* How to complete this task: List every line in the items below that contains the word "Which", reproducing each such line in full.
Supplied data section start
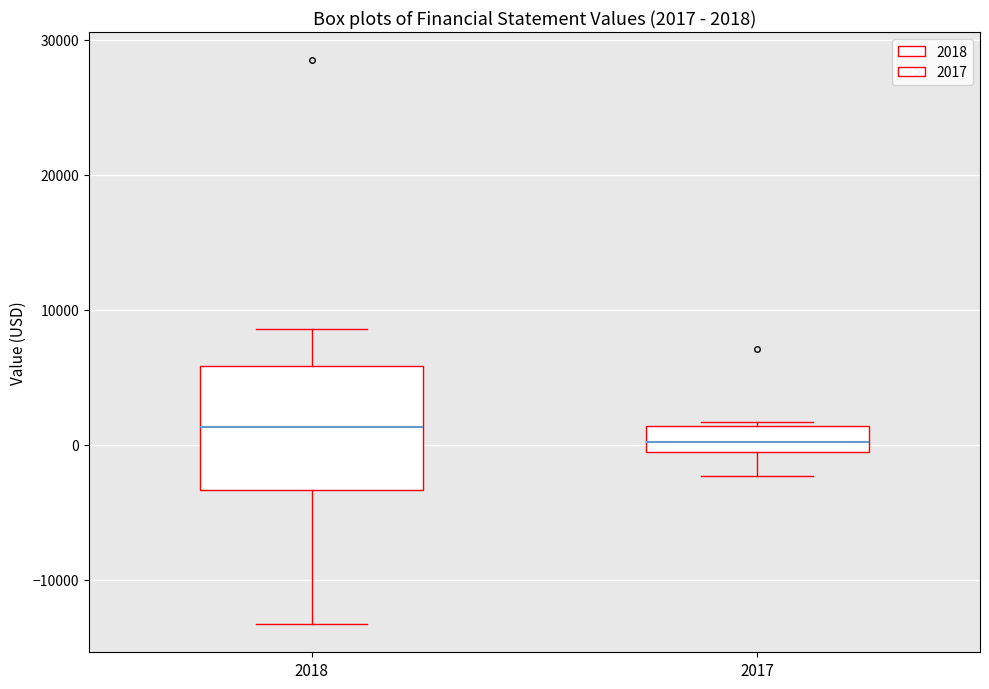

Which box is the tallest, from its lower edge to its upper edge?

2018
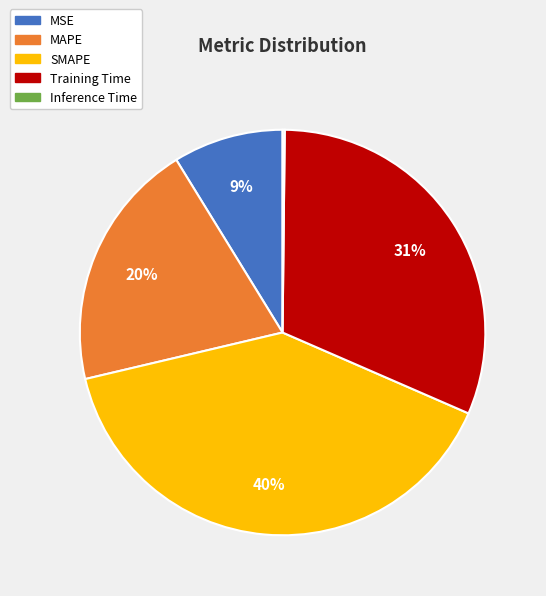

True or false: MAPE accounts for 20% of the total.

True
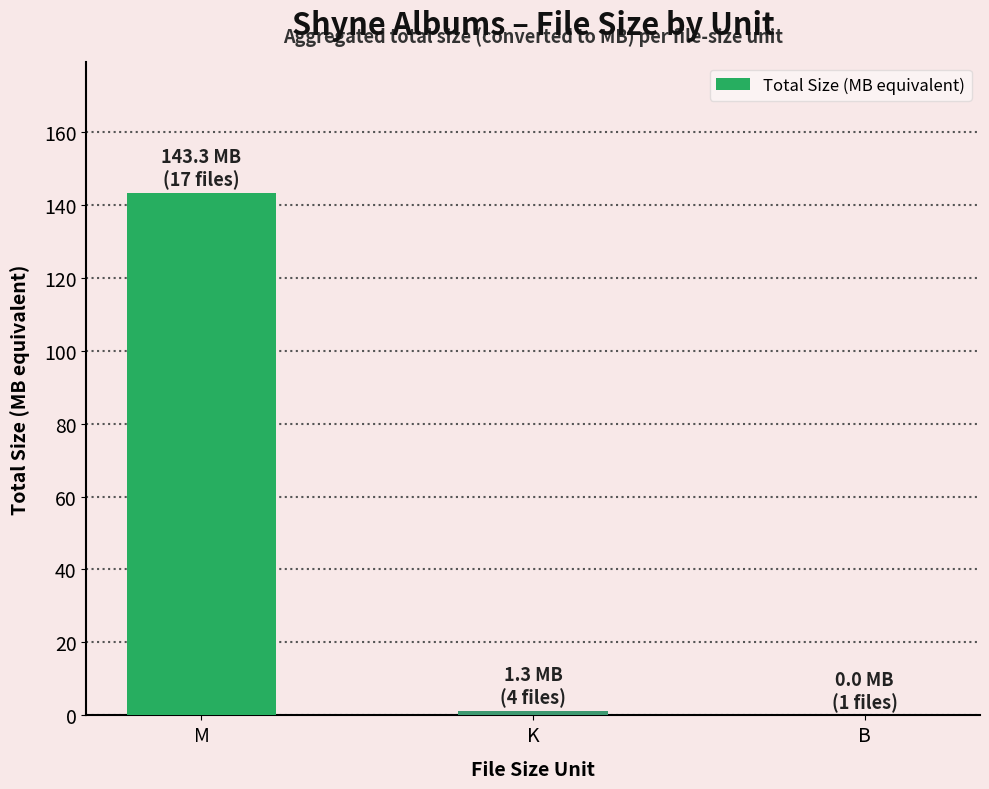

Is it true that the value at M is 143.3?

True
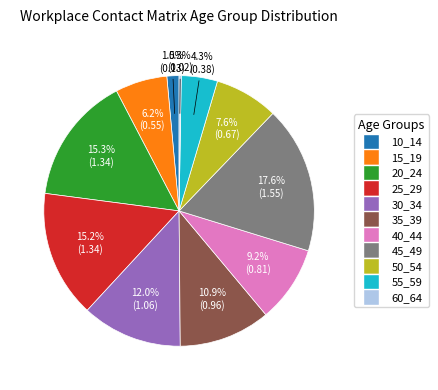

Which slice is the largest?

45_49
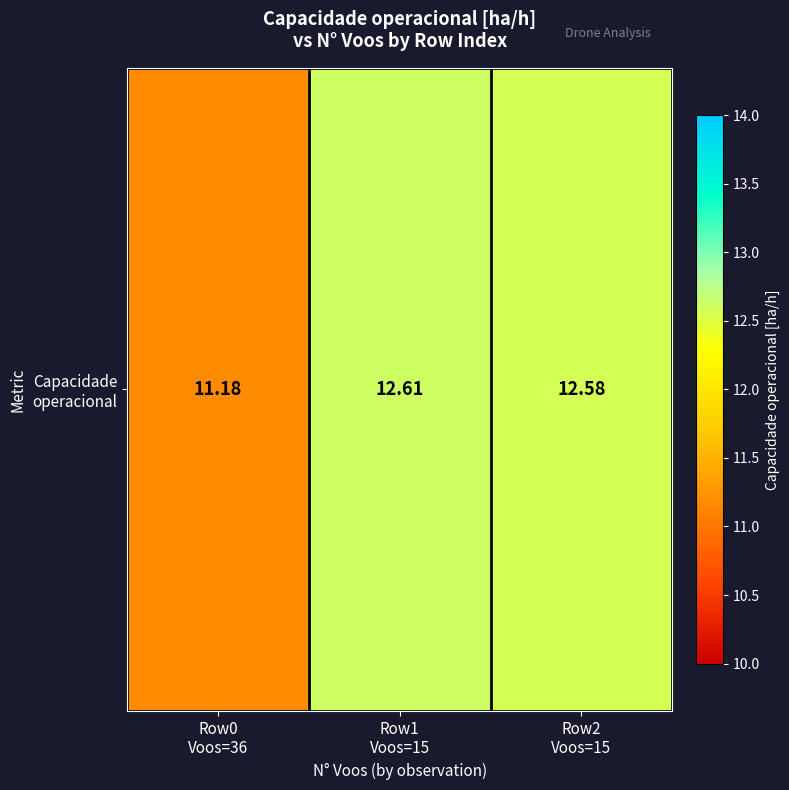

Which label corresponds to the largest value in the chart?

Row1
Voos=15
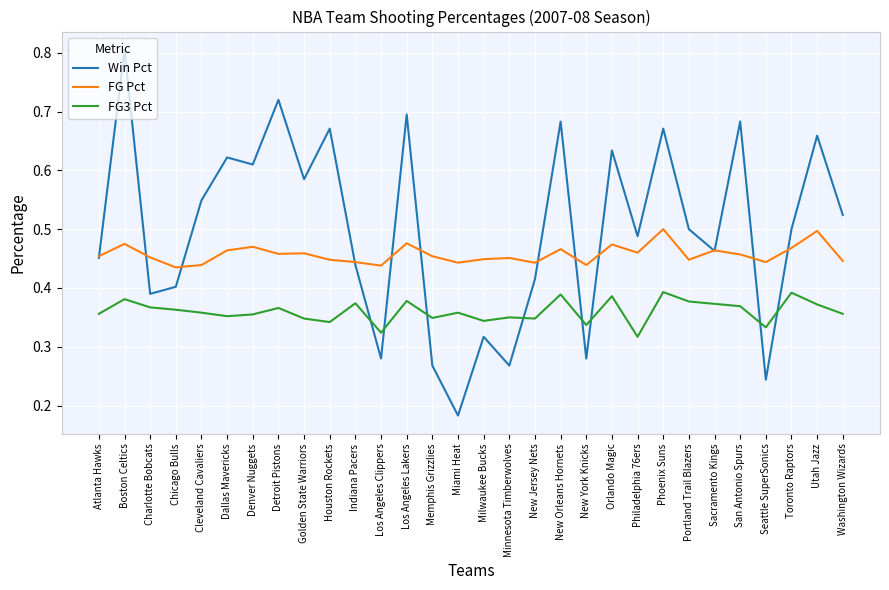

In FG Pct, how many points are lower than both neighbors (excluding endpoints)?

9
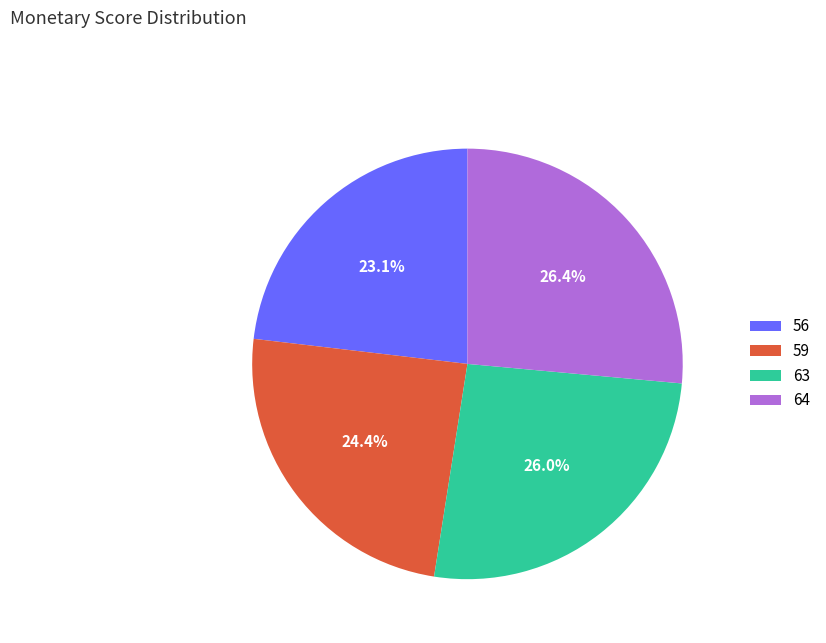

How many slices are in this pie chart?

4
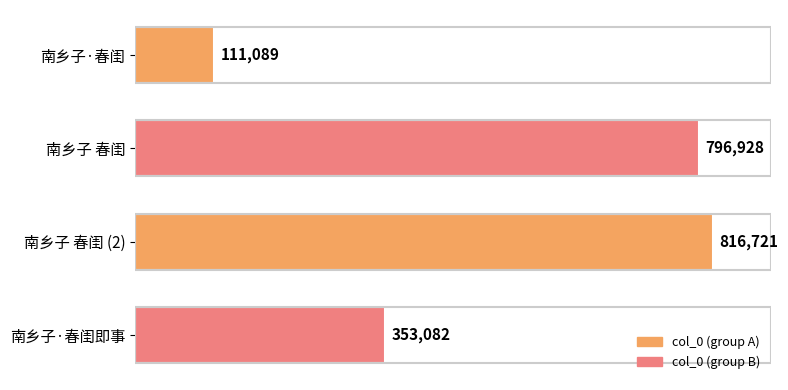

List the labels in order of value, largest first.

南乡子 春闺 (2), 南乡子 春闺, 南乡子·春闺即事, 南乡子·春闺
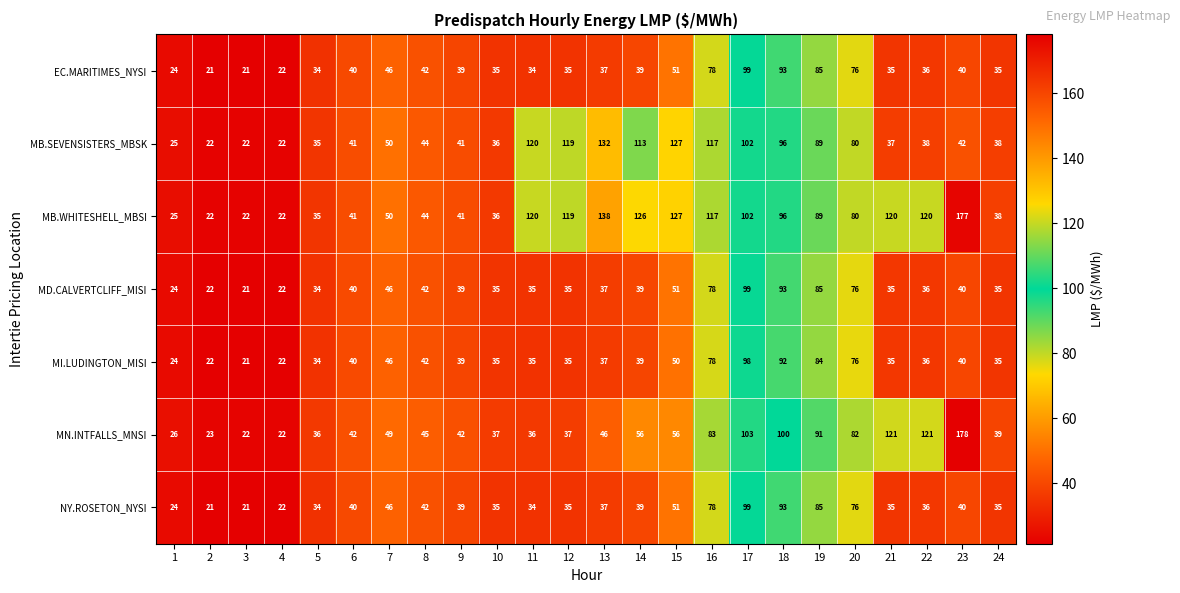

Which series has the largest total across all categories?

MB.WHITESHELL_MBSI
Supplied data section end
* Answer for the task:
Which box is the tallest, from its lower edge to its upper edge?
Which slice is the largest?
Which label corresponds to the largest value in the chart?
Which series has the largest total across all categories?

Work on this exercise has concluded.